La motivazione del sostegno è interessante, perché ricondotta alla difesa della libertà di espressione, spesso e volentieri invocata, atteggiandosi a vittime predestinate, dai politici appartenenti alla “destra istituzionale” che intendono promuovere lo sdoganamento della “destra radicale”, (sempre che tali distinzioni abbiano davvero senso). Questa strategia evidenzia però le contraddizioni che dimostrano la strumentalità della motivazione stessa. Ad esempio, il programma elettorale di Sboarina, che prevedeva sostanzialmente la censura dei libri che difendono i diritti delle persone omosessuali mal si accompagna alla donazione alla Biblioteca Civica di libri di ispirazione nazifascista da parte di uno dei consiglieri eletti nella sua lista. Da una parte si limita drasticamente la libertà di espressione nella rivendicazione di un diritto, mentre dall’altra si invoca la stessa libertà per dare visibilità a pubblicazioni scritte anche da chi ha agito per reprimere, spesso nel sangue, diritti esistenziali, tra i quali proprio quello relativo all’orientamento sessuale.

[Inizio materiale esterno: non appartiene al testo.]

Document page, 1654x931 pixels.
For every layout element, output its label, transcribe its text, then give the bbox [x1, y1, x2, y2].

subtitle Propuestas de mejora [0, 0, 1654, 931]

Un estratto dal programma elettorale del sindaco Federico Sboarina

Rispetto alla concessione degli spazi, la stessa relazione tra contraddizione e coerenza raggiunge a Verona, vette inimmaginabili. Mentre da una parte si continuano a concedere spazi pubblici, patrocini e sponsorizzazioni alle formazioni dell’estrema destra, con relative umiliazioni per la nostra città, dall’altra il consigliere Bacciga, con evidente intento provocatorio rispetto alla richiesta di approvazione della clausola antifascista, è arrivato a depositare una mozione, la n°186 , che chiedeva a sindaco e giunta di precludere spazi alla sinistra antagonista!

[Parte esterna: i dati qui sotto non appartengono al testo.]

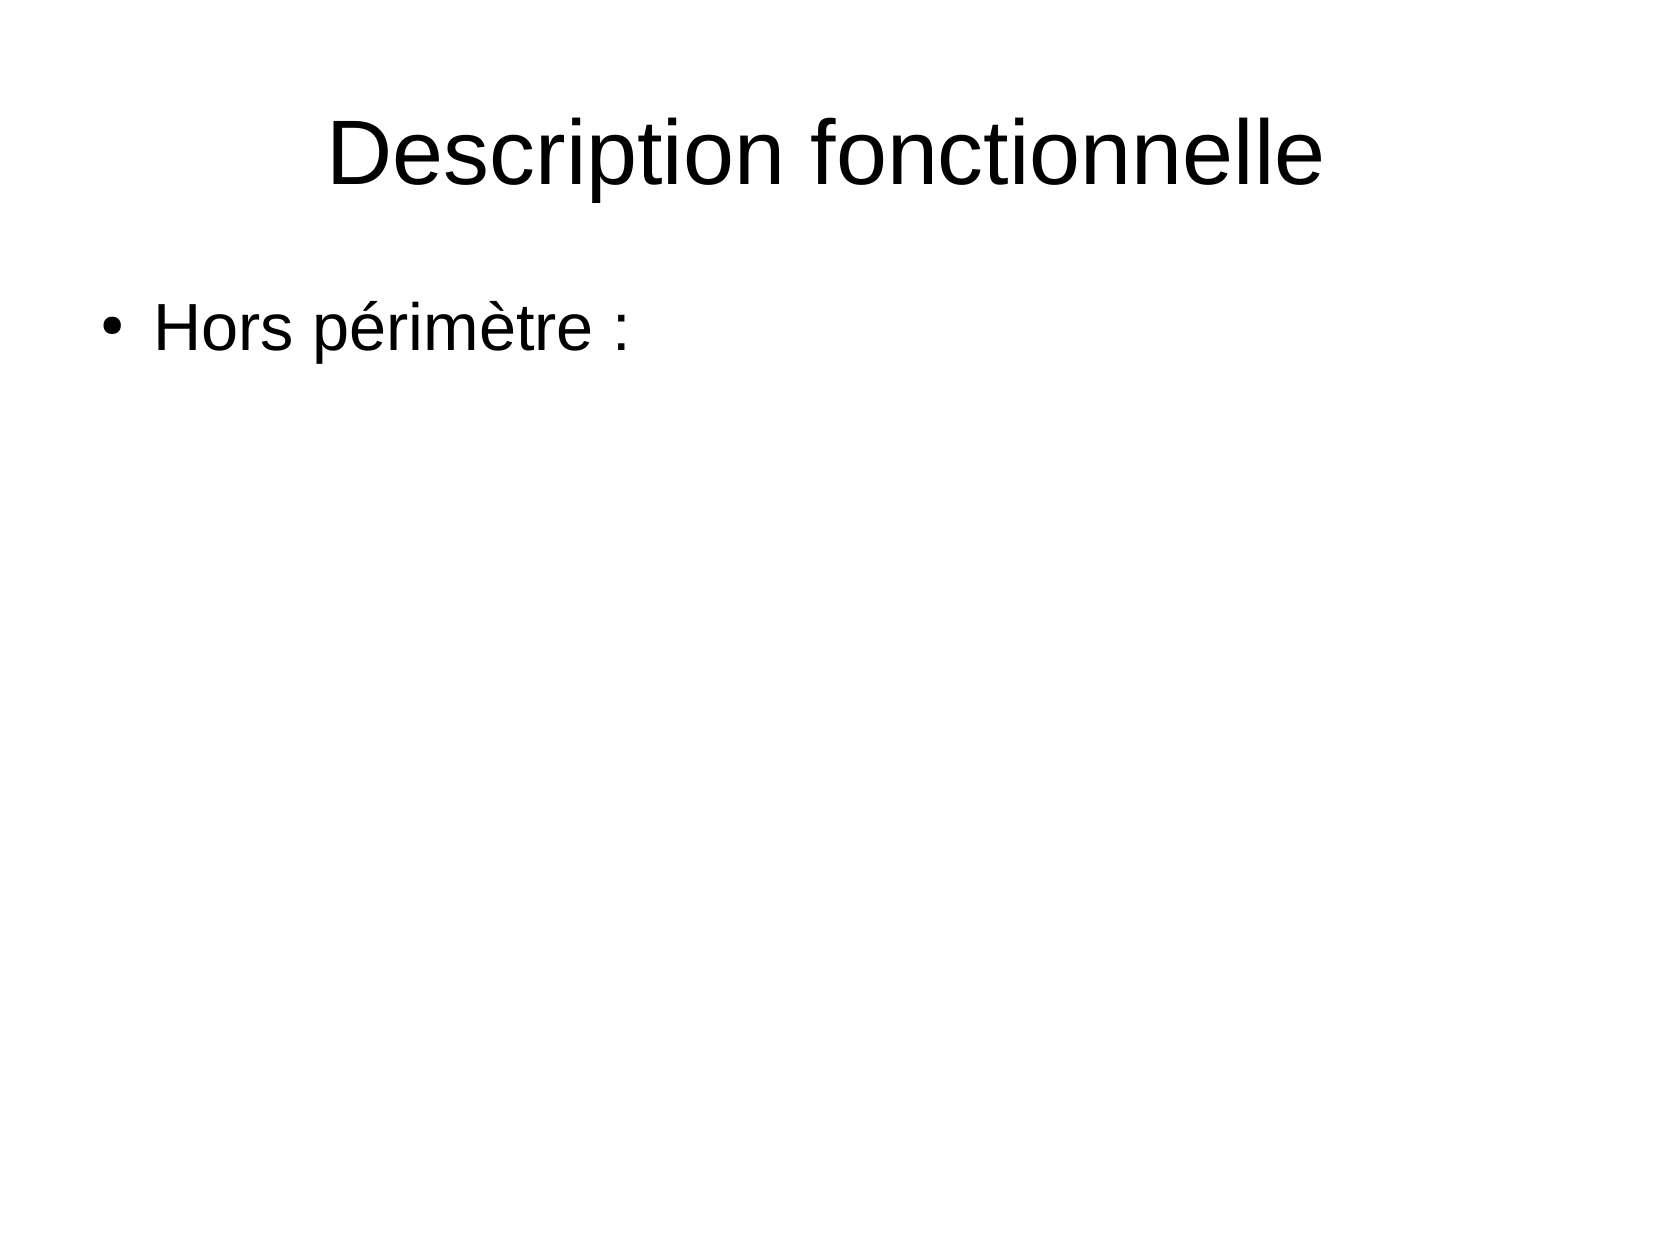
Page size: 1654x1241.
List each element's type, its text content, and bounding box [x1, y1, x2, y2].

list Hors périmètre : [82, 290, 1571, 1010]
title Description fonctionnelle [82, 49, 1571, 257]
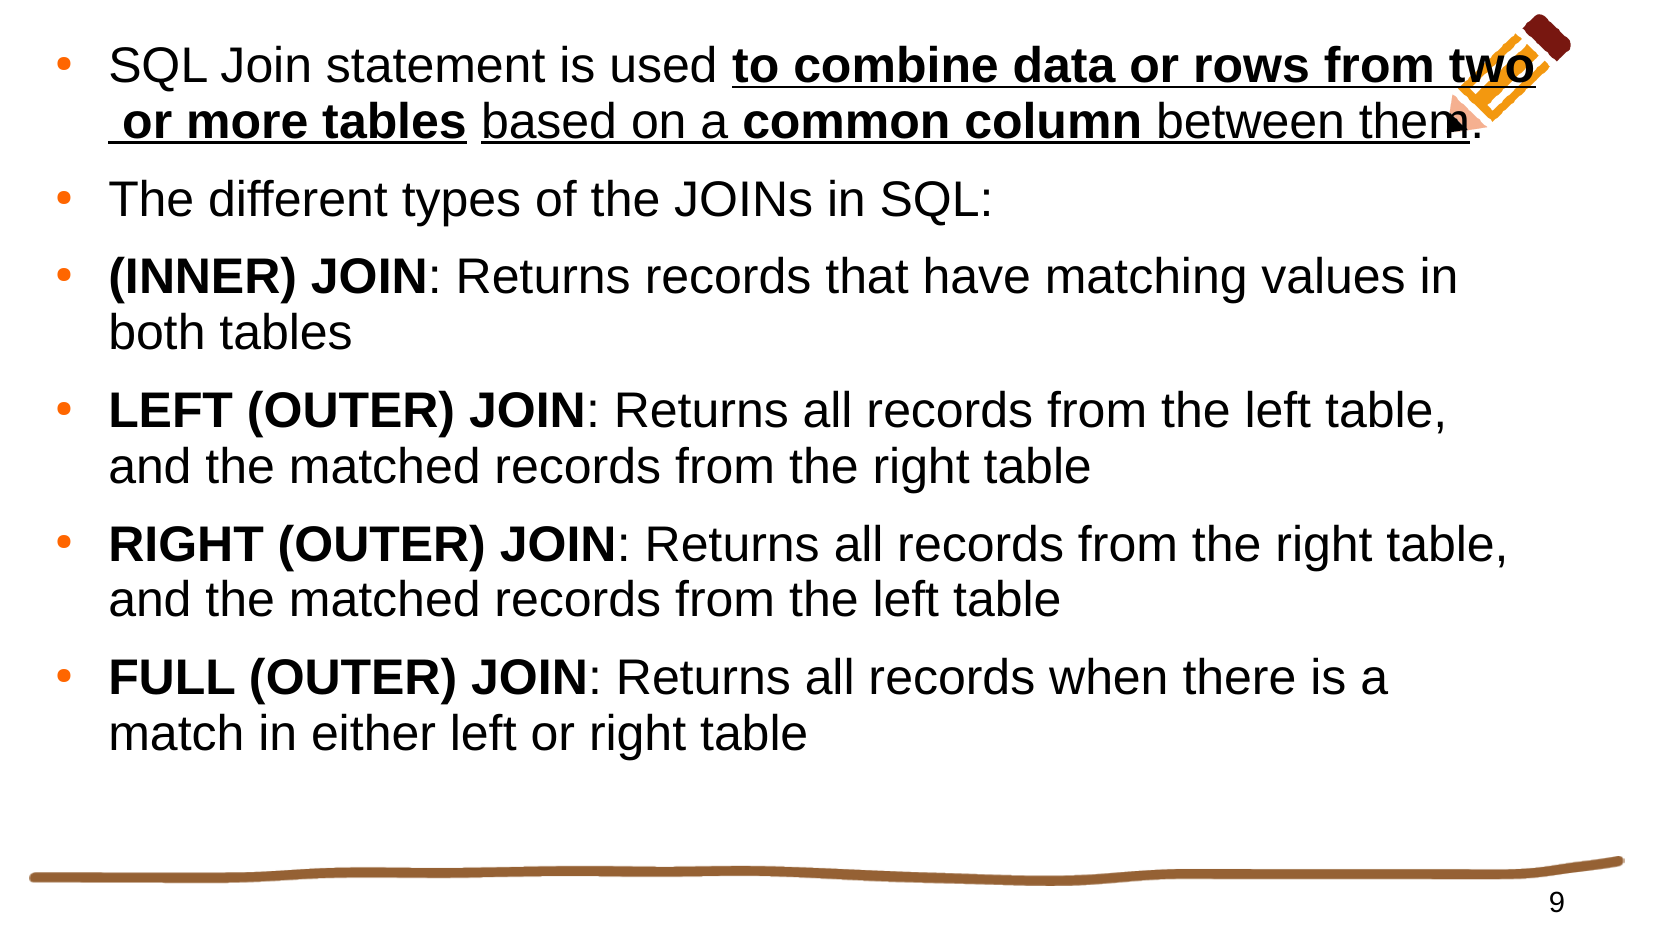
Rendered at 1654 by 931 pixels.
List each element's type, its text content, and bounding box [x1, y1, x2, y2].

picture [29, 856, 1625, 886]
list SQL Join statement is used to combine data or rows from two or more tables based on a common column between them. The different types of the JOINs in SQL: (INNER) JOIN: Returns records that have matching values in both tables LEFT (OUTER) JOIN: Returns all records from the left table, and the matched records from the right table RIGHT (OUTER) JOIN: Returns all records from the right table, and the matched records from the left table FULL (OUTER) JOIN: Returns all records when there is a match in either left or right table [37, 37, 1538, 857]
picture [1446, 14, 1571, 133]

Il monumento di Porta Palio, concesso a Forza Nuova tramite l’assessore Toffali, sfregiato dalle bandiere fasciste

La contraddizione è palese, la coerenza nel favorire lo sdoganamento lo è ancor di più.

In questa ultima mozione vediamo anche lo sforzo, sostenuto da tempo dai partiti della destra, ma a volte anche da quelli di sinistra, di equiparare l’ideologia fascista al pensiero comunista, sorvolando sulle notevoli differenze, storiche e di senso, che ne sottendono.

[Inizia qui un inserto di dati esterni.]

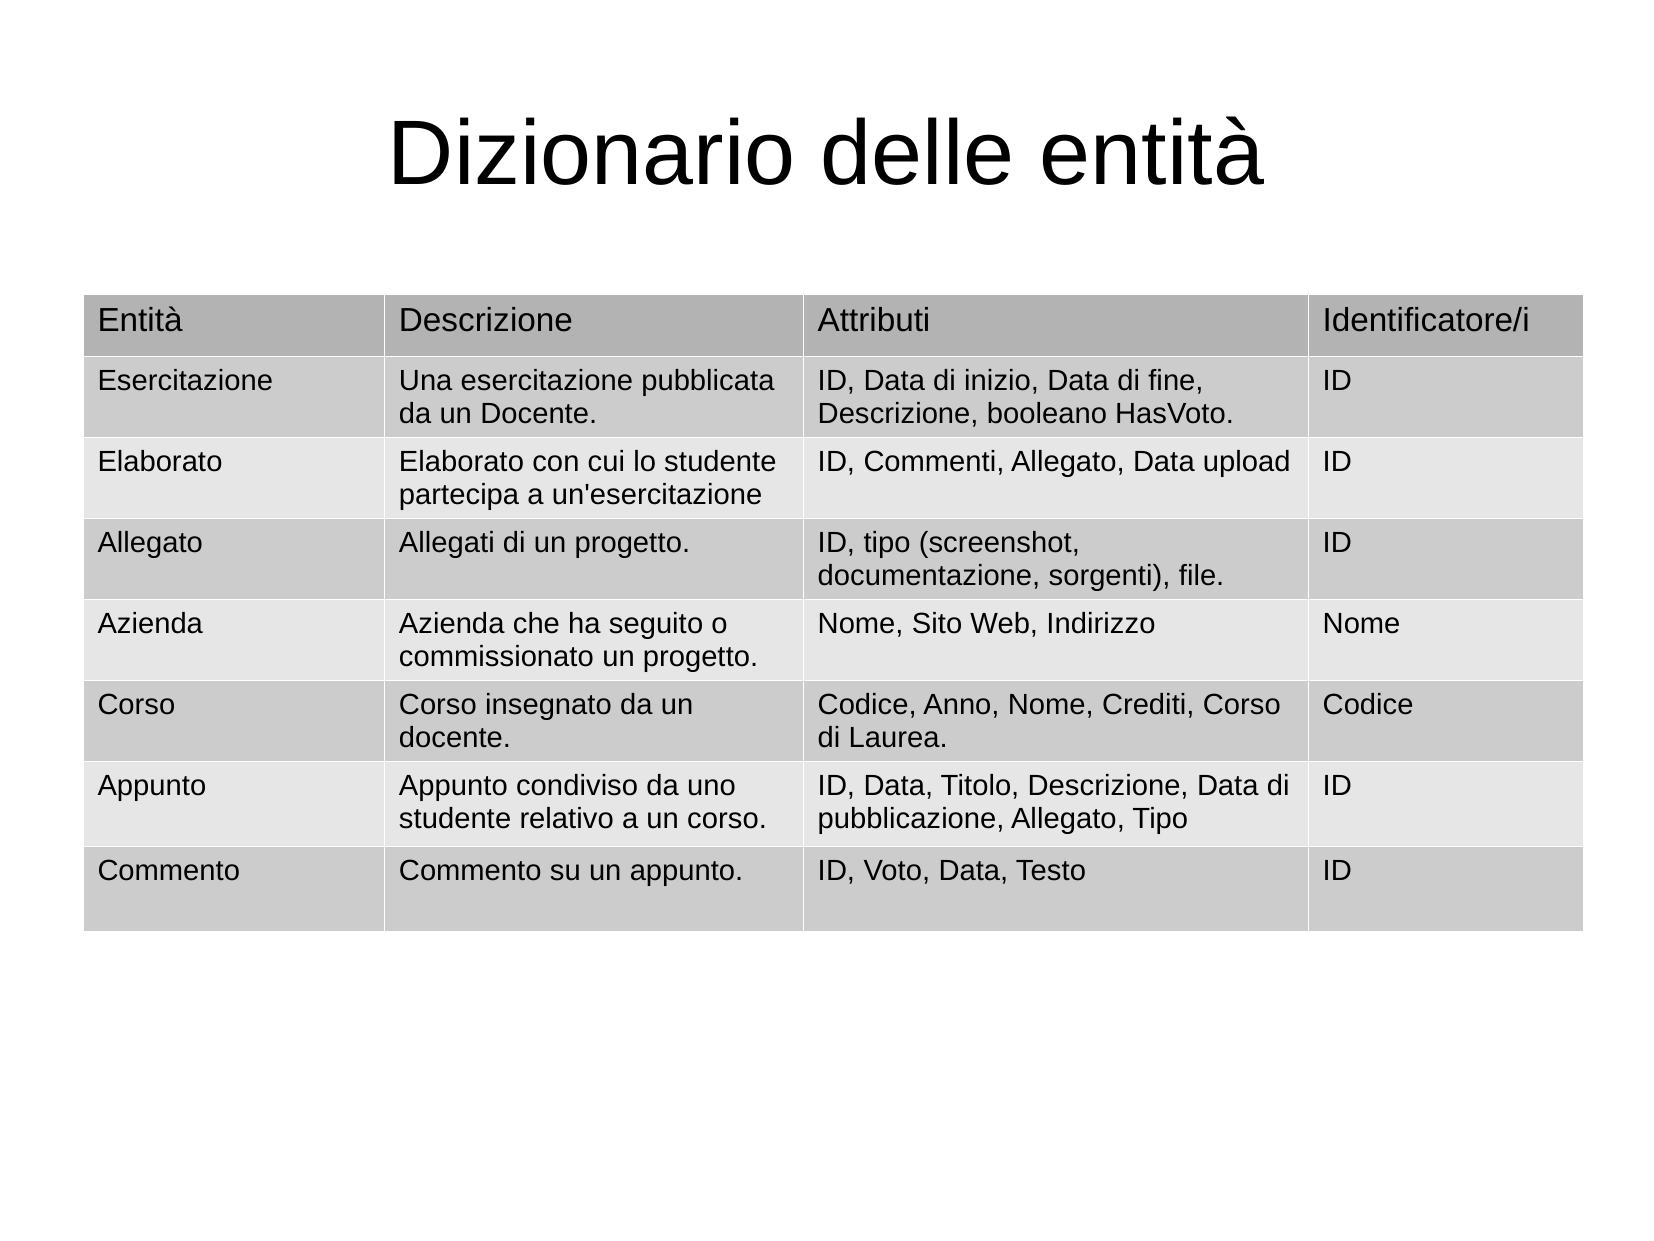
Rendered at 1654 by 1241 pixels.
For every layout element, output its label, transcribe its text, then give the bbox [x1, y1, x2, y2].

Mentre la sinistra ha preso le distanze e condannato con forza le aberrazioni dello stalinismo, a destra non vi è mai stata una chiara presa di distanza dal fascismo. Inoltre, e non è certo cosa secondaria, i milioni di morti dovuti alla guerra, i soprusi e le indicibili sofferenze subite dalla popolazione italiana durante il ventennio fascista non sono certo attribuibili ai comunisti, che hanno invece contribuito, assieme alle diverse realtà democratiche, all’uscita dell’Italia da una dittatura. I “pacificatori nazionali”, a partire dall’assessore regionale all’istruzione Elena Donazzan e dall’assessore Silvio Giovine, se fossero davvero interessati a questo percorso, dovrebbero prenderne atto e riconoscere le responsabilità del fascismo, perché la continua rimozione del passato, unito al suo sdoganamento nel presente, indica ai nostri occhi, tutt’altro!

La “pacificatrice nazionale” Elena Donazzan, assessore in Regione Veneto all’istruzione, alla formazione e al lavoro per Fratelli d’Italia, mentre indossa una collanina con un famoso simbolo neofascista, la croce celtica.